Document text

1. NUMBER OF SHARES. This Award provides the Grantee with the right to receive
_________ shares of the Company's common stock ("Common Stock"), subject to
Section 8.11 of the Plan and the vesting rules set forth there and here. All of
these shares will be transferred to the Grantee immediately upon vesting, (i)
subject to the terms and restrictions set forth here and in the Plan, and (ii)
bearing the following legend:
Any sale, transfer, encumbrance or other disposition (whether
voluntary or involuntary, by gift or otherwise) of the Shares
represented by this certificate is restricted by the terms of
a Restricted Stock Award Agreement dated _________ ___, ____.
A copy of this document is on file at the principal office of
the IBERIABANK Corporation and may be inspected during its
regular business hours. By acceptance of this certificate, the
holder hereof agrees to be bound by the terms of such
Restricted Stock Award .
2. VESTING RULES. The Grantee's right to the shares subject to this Award shall
become nonforfeitable as to one third (33-1/3%) of the shares covered by this
agreement upon the Grantee's completion of each of the three one-year periods of
continuous service as a consultant, director, or employee of the Company after
the Date of Grant.

Data
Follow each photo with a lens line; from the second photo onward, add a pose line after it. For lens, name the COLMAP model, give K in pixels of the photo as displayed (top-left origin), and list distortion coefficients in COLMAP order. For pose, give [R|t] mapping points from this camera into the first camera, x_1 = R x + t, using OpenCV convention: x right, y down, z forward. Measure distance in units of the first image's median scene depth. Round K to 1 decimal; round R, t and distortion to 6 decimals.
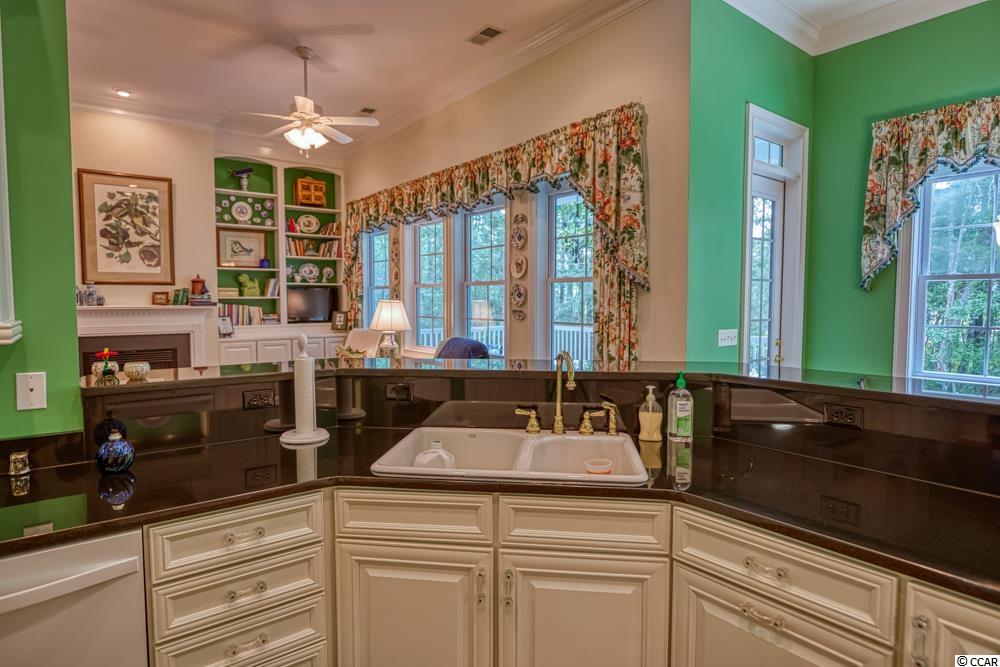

Exercise set
- A) According to the award agreement text, what share of the covered shares becomes nonforfeitable after each one-year period of continuous service?
- B) Reproduce a passage of the award agreement text word for word, starting at the words "subject to the" and ending after the words "Stock Award .".

Your responses
- A) One third (33-1/3%).

- B)
subject to the terms and restrictions set forth here and in the Plan, and (ii)
bearing the following legend:
Any sale, transfer, encumbrance or other disposition (whether
voluntary or involuntary, by gift or otherwise) of the Shares
represented by this certificate is restricted by the terms of
a Restricted Stock Award Agreement dated _________ ___, ____.
A copy of this document is on file at the principal office of
the IBERIABANK Corporation and may be inspected during its
regular business hours. By acceptance of this certificate, the
holder hereof agrees to be bound by the terms of such
Restricted Stock Award .